You can get a copy of GHC by downloading and installing the latest Haskell-platform.
For CentOS users, there is no binary distribution of Haskell platform available. Please follow these steps to install GHC and cabal:
-
Download GHC binary distribution.
-
Extract files:
tar xf ghc-7.8.4-x86_64-unknown-linux-centos65.tar.bz2. -
Read "INSTALL" file and follow the instruction to install GHC.
-
Download cabal-install-1.20.
-
tar zxf cabal-install-1.20.0.6.tar.gz && cd cabal-install-1.20.0.6 && ./bootstrap.sh. -
add
$HOME/.cabal/binto your system searching path.
Open a terminal, type cabal update && cabal install alex && cabal install BCMtools.
After these steps, you will have the bcmtools executable in you cabal library directory. In Linux, this is typically under $HOME/.cabal/bin/. You can type bcmtools --help to get help information, and type bcmtools COMMAND --help to get more specific information.
BCMtools accept two types of input.
- 3-column tsv. Example:
5000 \t 10000 \t 3.0
10000 \t 20000 \t 4.0
. . . . .
. . . . .
. . . . .
This format is convenient for processing intra or inter chromosome contact maps.

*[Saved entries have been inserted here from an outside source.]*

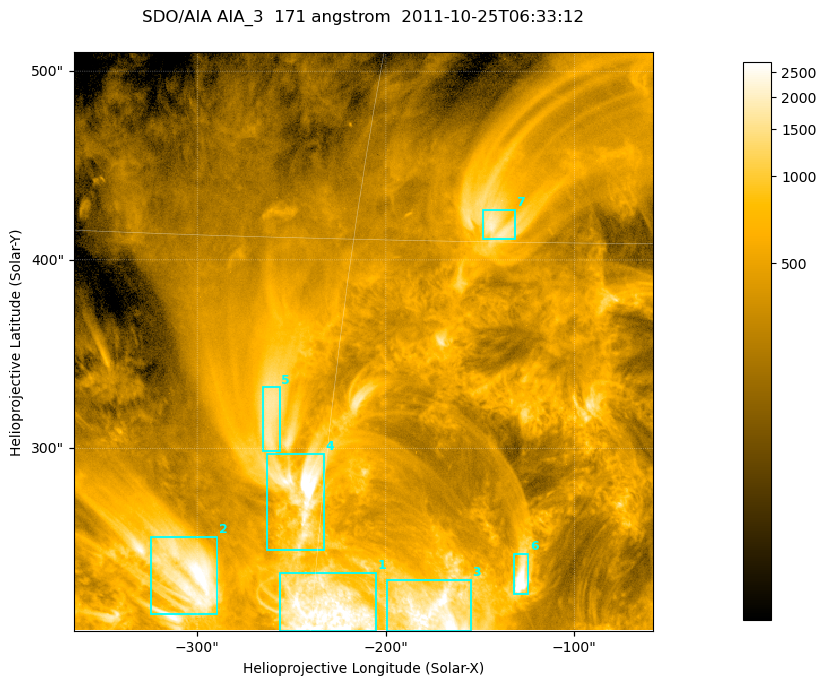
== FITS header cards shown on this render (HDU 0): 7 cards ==
TELESCOP= 'SDO/AIA '
INSTRUME= 'AIA_3   '
WAVELNTH=                  171
WAVEUNIT= 'angstrom'
DATE-OBS= '2011-10-25T06:33:12.34'
CTYPE1  = 'HPLN-TAN'
CTYPE2  = 'HPLT-TAN'

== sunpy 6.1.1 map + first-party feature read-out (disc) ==
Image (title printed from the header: SDO/AIA AIA_3  171 angstrom  2011-10-25T06:33:12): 512 x 512 px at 0.599 arcsec/px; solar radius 965 arcsec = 1609 px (partial field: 3.2% of the solar disc is inside the frame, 100% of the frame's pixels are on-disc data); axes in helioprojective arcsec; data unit not stated in the header (colour bar unlabelled)
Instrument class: DISC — disc imager (sunpy class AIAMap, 171 A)
Bright regions (active regions / flare kernels): reference = the on-disc median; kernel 5 px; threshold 5 sigma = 1051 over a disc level ~386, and >= 1.15x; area >= 262 px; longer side >= 6 px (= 3.6 arcsec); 7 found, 7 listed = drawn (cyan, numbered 1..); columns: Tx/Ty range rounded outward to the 2 arcsec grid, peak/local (2 s.f.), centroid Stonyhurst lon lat
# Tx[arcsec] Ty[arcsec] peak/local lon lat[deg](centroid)
1 -258..-204 202..234 8.8 -15 +18
2 -326..-288 212..254 8.8 -19 +19
3 -200..-154 202..232 8.6 -11 +18
4 -264..-232 246..298 10 -16 +22
5 -266..-256 298..334 4.6 -17 +24
6 -132..-124 222..244 9.4 -8 +19
7 -150..-130 410..428 5.2 -10 +31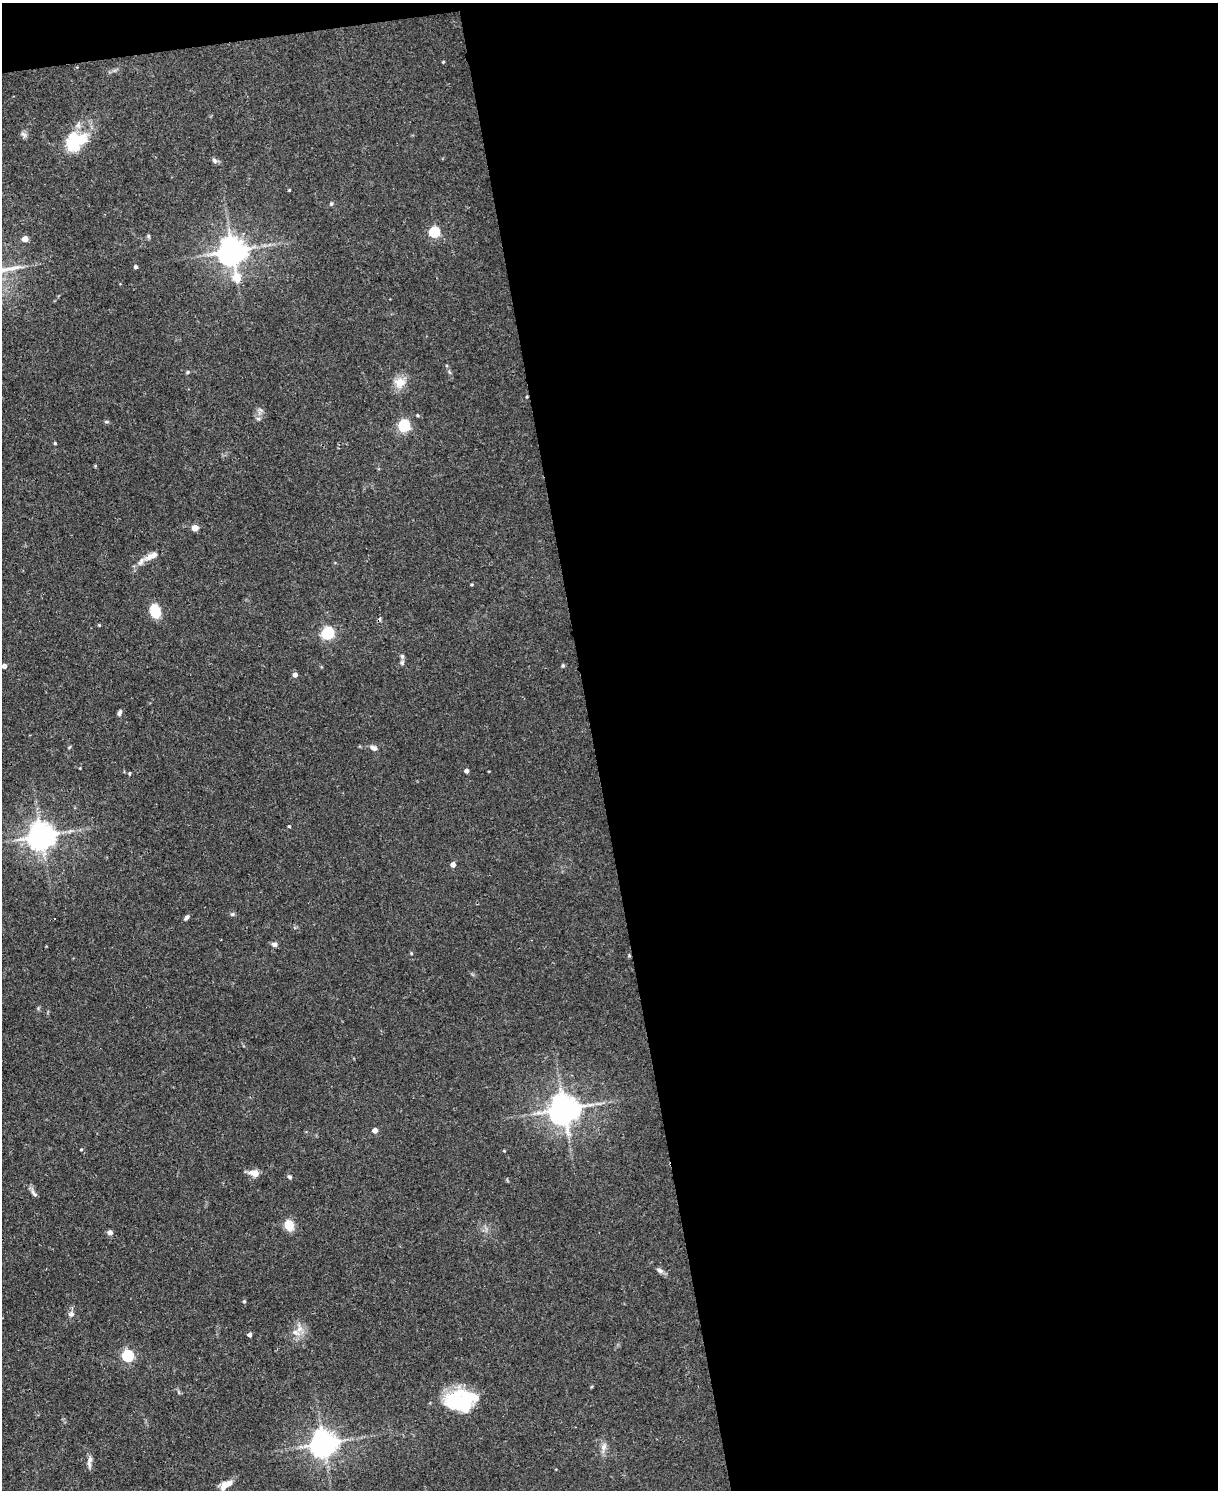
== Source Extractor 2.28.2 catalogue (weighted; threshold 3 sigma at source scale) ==
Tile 4 of 4 x 3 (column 4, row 1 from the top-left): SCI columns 3650-4865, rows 3222-4709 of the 4865 x 4839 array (HDU 1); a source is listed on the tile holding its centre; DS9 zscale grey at full resolution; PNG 1220 x 1492 px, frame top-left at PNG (2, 3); no overlay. Shown black and unused: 52% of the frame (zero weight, under 2 of 3 exposures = <1% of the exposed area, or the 3 px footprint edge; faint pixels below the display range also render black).
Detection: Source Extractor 2.28.2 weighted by HDU 2 'WHT'; one run over the whole footprint, this tile lists its part. Background 0.0867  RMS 0.0058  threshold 0.0261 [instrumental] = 3 sigma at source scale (4.5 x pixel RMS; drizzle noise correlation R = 1.50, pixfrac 1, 0.05/0.05 arcsec/px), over >= 5 px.
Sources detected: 72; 3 inside a brighter object's white glare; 2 cosmic-ray / hot-pixel residue — not listed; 5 inside a brighter listed object's ellipse — not listed separately; the other 62 listed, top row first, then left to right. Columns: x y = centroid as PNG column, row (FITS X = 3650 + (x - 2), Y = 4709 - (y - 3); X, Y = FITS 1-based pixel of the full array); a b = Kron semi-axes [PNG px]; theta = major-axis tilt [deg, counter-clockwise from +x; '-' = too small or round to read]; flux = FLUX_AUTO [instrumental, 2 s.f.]
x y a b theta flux
443 62 4 3 - 0.61
24 134 10 6 -44 1.7
76 142 31 18 32 25
214 160 8 6 -48 1.5
289 190 3 3 - 0.59
331 204 5 4 - 0.88
434 232 5 5 - 49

Every entries in the same column would then belong to the same chromsome.
- 5-column tsv. Example:
chr1 \t 5000 \t chr2 \t 20000 \t 4.0
chr1 \t 5000 \t chr1 \t 30000 \t 2.0
To use BCMtools, we will need to convert text file to bcm files. bcm files are binary files which are designed to store huge matrix. This step will take 3-column/5-column tsv as input. Example:
bcmtools convert -g hg19 -s 100K -r chr1 -c chr1 -i input --symmetric -o 100K.bcm
Options:
--symmetric: this tells BCMtools to store only half of the matrix.--sparse: if this flag is turn on, BCMtools will store the matrix as a Compressed Sparse Row (CSR) matrix. This will save huge amout of space when the matrix is very sparse. (Note: Sparse storage requires sorted input. We don't provide tools for sorting, yet. You can use unix sort to sort the input)
bcmtools view 100K.bcm --range 0-150 -o ouput.png
By default, BCMtools stores whole matrix in memory. If the --disk flag is turned on, BCMtools will perform all computation on disk, and only a tiny amount of data is stored in memory. This could be very useful when the matrix is large and memory is scarce.